-- Task instructions --
Please continue the passage about Stewart below, picking up right after its final sentence.

-- Text segment --
During production, Stewart worked 18-hour days, six days a week, and when she wasn’t filming she was promoting her partnership with Chanel. “As a younger person, I would have lost steam: ‘I’m tired. I don’t feel good. I’m sick.’ Instead I tried to make myself more sick, more tired, just to see if there ever was a breaking point, and there wasn’t.”
Stewart trails off. A minute later, she shakes her head and smiles. Yesterday, she explains, while visiting her dad on Father’s Day, she came across a photo of the two of them at the premiere for “Panic Room,” her first big movie, in which she played Jodie Foster’s daughter. Then just 11, she was dressed on the red carpet in a severe, ill-fitting black outfit that she’d chosen herself. She was so nervous that a photographer asked her to calm down. “What you don’t understand,” she told him, “is that I actually can’t open my hands.” She holds up a white-knuckled fist to demonstrate.
Stewart has always had what she refers to as “high-functioning adrenal glands,” only now, it seems that she’s figured out a way to channel her anxiety productively, to enjoy the process of acting rather than simply enduring its trappings. When she notices me glancing at a leather-bound journal between us on the coffee table, she opens it to reveal poems she’s written over the years, mostly while flying. If she’s happy with how a poem has turned out, she transcribes it into the journal.

-- Data section --
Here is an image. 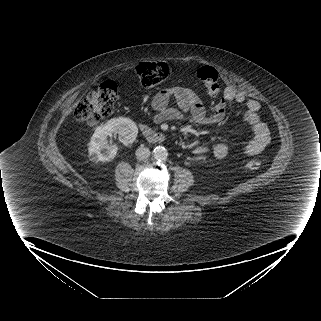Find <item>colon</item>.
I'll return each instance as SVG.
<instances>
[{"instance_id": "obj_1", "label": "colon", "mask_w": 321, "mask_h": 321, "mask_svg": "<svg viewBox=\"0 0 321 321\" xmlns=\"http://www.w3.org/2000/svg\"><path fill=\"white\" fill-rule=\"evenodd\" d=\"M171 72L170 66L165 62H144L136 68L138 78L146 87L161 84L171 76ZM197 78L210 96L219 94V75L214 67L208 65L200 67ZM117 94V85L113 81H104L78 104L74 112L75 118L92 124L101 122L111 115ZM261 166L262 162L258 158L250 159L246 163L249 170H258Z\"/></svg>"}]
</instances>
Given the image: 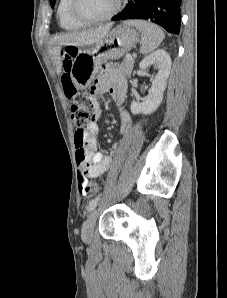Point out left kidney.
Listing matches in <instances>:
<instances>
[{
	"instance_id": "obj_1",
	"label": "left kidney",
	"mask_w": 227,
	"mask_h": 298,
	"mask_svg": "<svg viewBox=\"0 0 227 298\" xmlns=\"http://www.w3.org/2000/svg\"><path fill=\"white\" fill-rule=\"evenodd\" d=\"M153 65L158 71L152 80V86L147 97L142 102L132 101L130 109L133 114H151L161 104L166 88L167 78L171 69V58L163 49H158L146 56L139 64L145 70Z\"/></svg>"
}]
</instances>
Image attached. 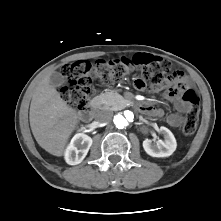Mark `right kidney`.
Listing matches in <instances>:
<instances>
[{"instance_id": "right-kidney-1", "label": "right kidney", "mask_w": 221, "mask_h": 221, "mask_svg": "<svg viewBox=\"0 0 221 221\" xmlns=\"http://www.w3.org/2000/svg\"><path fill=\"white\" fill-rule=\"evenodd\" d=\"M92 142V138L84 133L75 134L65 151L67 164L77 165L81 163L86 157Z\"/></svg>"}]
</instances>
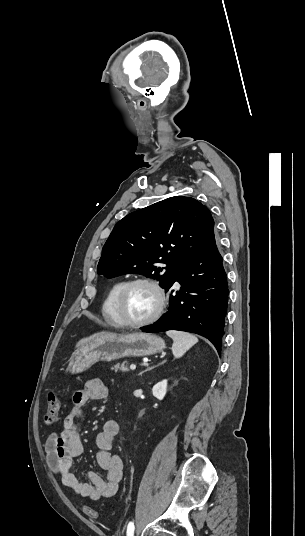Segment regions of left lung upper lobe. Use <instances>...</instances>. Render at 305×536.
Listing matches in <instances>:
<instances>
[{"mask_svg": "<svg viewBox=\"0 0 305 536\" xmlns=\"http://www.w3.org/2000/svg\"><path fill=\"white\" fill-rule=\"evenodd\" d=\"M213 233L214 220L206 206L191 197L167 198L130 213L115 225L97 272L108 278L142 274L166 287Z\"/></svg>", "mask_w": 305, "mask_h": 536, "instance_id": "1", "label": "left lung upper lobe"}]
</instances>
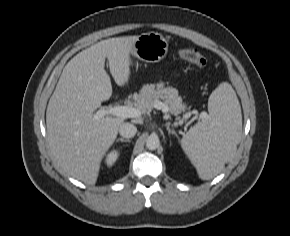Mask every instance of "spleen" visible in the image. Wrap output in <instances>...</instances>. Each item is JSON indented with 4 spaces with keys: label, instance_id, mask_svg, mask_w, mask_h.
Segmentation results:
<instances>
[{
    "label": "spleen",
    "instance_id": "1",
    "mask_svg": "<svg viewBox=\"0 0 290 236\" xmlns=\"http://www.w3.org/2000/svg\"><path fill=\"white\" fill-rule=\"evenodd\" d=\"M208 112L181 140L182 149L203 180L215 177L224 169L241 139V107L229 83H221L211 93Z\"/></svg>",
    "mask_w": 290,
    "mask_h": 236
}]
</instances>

---

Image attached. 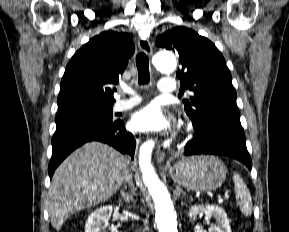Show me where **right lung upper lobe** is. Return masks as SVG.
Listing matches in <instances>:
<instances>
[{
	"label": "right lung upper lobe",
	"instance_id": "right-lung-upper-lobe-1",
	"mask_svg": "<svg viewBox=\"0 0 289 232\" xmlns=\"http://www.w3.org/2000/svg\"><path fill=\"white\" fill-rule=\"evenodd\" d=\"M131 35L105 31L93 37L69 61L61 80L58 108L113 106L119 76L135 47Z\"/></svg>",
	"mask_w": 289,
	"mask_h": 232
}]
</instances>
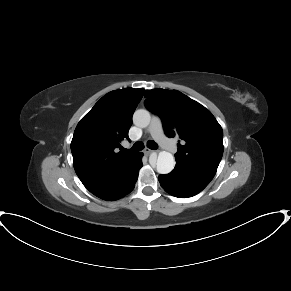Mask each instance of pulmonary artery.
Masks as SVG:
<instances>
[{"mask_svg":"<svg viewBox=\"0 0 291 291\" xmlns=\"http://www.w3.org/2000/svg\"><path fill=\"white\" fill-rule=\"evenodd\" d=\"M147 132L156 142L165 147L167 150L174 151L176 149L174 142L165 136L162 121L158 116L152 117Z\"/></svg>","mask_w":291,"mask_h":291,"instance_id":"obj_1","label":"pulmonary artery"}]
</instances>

...

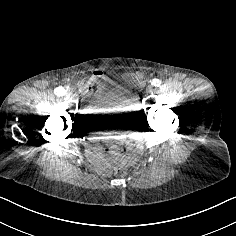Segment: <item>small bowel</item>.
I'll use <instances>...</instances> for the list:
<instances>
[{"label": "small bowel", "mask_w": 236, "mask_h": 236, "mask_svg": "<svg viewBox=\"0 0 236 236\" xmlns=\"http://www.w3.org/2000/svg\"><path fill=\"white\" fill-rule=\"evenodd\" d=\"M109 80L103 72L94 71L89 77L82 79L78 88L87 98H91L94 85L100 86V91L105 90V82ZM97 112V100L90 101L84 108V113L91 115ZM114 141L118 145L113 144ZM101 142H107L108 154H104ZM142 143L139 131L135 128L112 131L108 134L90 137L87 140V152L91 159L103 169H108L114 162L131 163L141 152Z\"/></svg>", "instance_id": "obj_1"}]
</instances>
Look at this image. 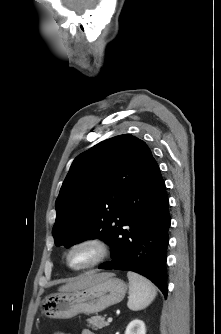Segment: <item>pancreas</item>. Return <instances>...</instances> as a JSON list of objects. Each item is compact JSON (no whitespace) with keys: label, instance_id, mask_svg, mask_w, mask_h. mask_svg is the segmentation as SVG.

-- Output --
“Come,” she says, leading me upstairs to a cluttered garage. The disarray makes it feel like the most intimate room in the house. A canvas, painted almost entirely in black, rests against one wall. At the center is a man in repose, halfway between sleep and consciousness, surrounded by dark. Before I can react, she says, “Yeah, I mean, I’m not, like, good. It just feels nice to apply paint to something.”
Stewart is making a short film inspired by the image, which in turn evolved from one of her poems. “It’s basically about that moment when you wake up and you get dressed and you realize” — she slips into first person — “I’m not sad anymore. I’m not saturated anymore. I’ve been dropped back into everyone else’s reality and now I can live again.”